A. State Prison Systems

 

Organization

·           The administration of state prisons is a function of the executive branch of government.

·           The organization styles found across the United States developed over time and are the result of political interaction and accommodation among government agencies and interest groups.

 

Size and Costs

·           State departments of corrections vary in size.

o    In 2011, one of the smallest was South Dakota’s with more than 900 employees working in juvenile and adult institutions and community services and an annual operating budget of $108 million.

o    The largest was California’s with 66,800 authorized positions and an annual operating budget of $9.5 billion.

·           Depending on the prison security level, the capital costs of building one prison cell can be as much as $100,000.

o    However, more than two-thirds of the states and the BOP have cut corrections personnel, salaries, benefits, and overtime since the 2007 economic downturn began.

 

B. Federal Bureau of Prisons

·           The federal Bureau of Prisons (BOP) is an entirely separate system from state and local prison systems.

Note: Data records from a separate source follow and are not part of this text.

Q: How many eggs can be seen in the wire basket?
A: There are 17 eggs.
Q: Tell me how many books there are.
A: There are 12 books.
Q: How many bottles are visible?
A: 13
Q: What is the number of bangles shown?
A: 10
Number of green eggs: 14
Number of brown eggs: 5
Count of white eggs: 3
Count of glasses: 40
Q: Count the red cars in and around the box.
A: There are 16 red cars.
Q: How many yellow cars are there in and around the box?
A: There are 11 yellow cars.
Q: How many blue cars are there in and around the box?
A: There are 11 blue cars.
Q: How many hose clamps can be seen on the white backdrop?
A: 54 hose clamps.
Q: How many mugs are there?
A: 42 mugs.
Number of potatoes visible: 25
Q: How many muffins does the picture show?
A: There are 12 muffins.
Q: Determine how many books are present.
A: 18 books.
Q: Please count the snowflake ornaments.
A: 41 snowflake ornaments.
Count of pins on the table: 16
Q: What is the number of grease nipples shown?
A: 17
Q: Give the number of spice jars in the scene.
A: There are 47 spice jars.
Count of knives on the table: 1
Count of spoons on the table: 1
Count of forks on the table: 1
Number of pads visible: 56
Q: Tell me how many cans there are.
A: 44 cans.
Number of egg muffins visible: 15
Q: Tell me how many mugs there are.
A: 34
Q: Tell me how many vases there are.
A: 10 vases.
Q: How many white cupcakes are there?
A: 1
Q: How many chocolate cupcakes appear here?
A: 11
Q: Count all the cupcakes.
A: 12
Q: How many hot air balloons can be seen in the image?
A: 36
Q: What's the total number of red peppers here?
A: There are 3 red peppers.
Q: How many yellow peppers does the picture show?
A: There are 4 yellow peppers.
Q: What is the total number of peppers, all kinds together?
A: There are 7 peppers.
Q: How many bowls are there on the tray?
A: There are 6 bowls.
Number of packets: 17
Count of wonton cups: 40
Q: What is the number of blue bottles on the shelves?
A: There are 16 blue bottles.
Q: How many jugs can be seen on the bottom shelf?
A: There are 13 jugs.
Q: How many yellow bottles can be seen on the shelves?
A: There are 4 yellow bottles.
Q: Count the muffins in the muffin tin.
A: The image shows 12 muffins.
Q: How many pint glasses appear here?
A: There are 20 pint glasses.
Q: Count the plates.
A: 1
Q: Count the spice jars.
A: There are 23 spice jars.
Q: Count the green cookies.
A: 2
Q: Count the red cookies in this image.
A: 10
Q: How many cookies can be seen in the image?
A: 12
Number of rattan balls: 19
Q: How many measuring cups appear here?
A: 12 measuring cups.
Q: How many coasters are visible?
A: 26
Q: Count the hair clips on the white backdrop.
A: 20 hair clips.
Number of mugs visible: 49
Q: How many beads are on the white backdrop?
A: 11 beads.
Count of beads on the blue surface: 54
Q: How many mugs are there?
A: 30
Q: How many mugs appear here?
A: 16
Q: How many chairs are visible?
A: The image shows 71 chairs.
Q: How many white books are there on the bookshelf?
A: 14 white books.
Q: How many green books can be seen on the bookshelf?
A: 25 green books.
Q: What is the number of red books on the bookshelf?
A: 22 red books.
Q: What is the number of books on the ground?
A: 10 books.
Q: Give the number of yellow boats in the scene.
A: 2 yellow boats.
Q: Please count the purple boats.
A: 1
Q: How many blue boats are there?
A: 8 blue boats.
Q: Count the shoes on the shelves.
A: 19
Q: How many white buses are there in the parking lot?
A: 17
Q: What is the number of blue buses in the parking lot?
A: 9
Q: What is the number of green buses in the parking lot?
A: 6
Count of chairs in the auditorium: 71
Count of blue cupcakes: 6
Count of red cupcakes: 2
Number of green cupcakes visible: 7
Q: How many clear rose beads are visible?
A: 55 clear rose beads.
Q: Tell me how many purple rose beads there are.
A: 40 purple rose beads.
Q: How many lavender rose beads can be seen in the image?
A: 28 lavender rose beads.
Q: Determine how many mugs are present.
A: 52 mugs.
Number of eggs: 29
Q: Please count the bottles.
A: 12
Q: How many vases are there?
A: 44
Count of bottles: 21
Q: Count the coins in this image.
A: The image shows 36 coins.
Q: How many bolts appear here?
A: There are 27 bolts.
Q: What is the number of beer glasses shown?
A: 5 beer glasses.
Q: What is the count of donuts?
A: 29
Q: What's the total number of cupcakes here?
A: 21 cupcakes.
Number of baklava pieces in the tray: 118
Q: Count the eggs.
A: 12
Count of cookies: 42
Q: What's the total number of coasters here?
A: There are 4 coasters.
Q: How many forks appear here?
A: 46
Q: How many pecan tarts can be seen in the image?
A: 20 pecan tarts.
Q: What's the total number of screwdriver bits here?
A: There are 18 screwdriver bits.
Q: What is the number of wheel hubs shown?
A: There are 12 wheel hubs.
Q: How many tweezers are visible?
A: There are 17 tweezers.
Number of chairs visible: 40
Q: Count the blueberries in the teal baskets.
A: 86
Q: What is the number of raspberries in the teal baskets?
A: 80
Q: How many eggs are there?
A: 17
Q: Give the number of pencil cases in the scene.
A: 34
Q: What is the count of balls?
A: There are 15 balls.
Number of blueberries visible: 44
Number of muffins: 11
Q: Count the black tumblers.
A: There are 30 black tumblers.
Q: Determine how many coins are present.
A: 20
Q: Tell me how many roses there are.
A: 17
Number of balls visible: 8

·           The BOP was formally established in 1930.

·           Today the BOP houses over 216,000 inmates in 117 federal institutions, 15 privately managed prisons, 185 residential reentry centers, and home detention.

 

Bureau of Prisons

·           Data show that a growing proportion of federal inmates are incarcerated for immigration- and weapons-related offenses, but the largest portion of newly admitted inmates are incarcerated for drug offenses.

o    More than a quarter of the federal prison population are noncitizens imprisoned for immigration crimes (crimes committed by illegal immigrants) because some countries such as Cuba and Vietnam refuse to take back their convicted citizens, leaving the BOP to hold the foreigners indefinitely.

 

C. Prison Security Levels

·           Prisons are classified by the level of security they provide.

o    Most jurisdictions use maximum-, medium-, and minimum-security classifications.

 

V. Does Incarceration Work?

·           In June 2002, the Bureau of Justice Statistics reported on the recidivism of 272,111 prisoners discharged from 15 states and tracked for three years after their release in 1994.

o    Overall, 68 percent were rearrested within three years, and a little more than half were back in prison for committing a new crime or for violating the rules of their supervision.

·           The common expectation is that crime rates will decline as the number of persons incarcerated increases and that crime will increase if incarceration rates fall.

o    However, there is no strong or consistent relationship between the incarceration rate and the crime rate.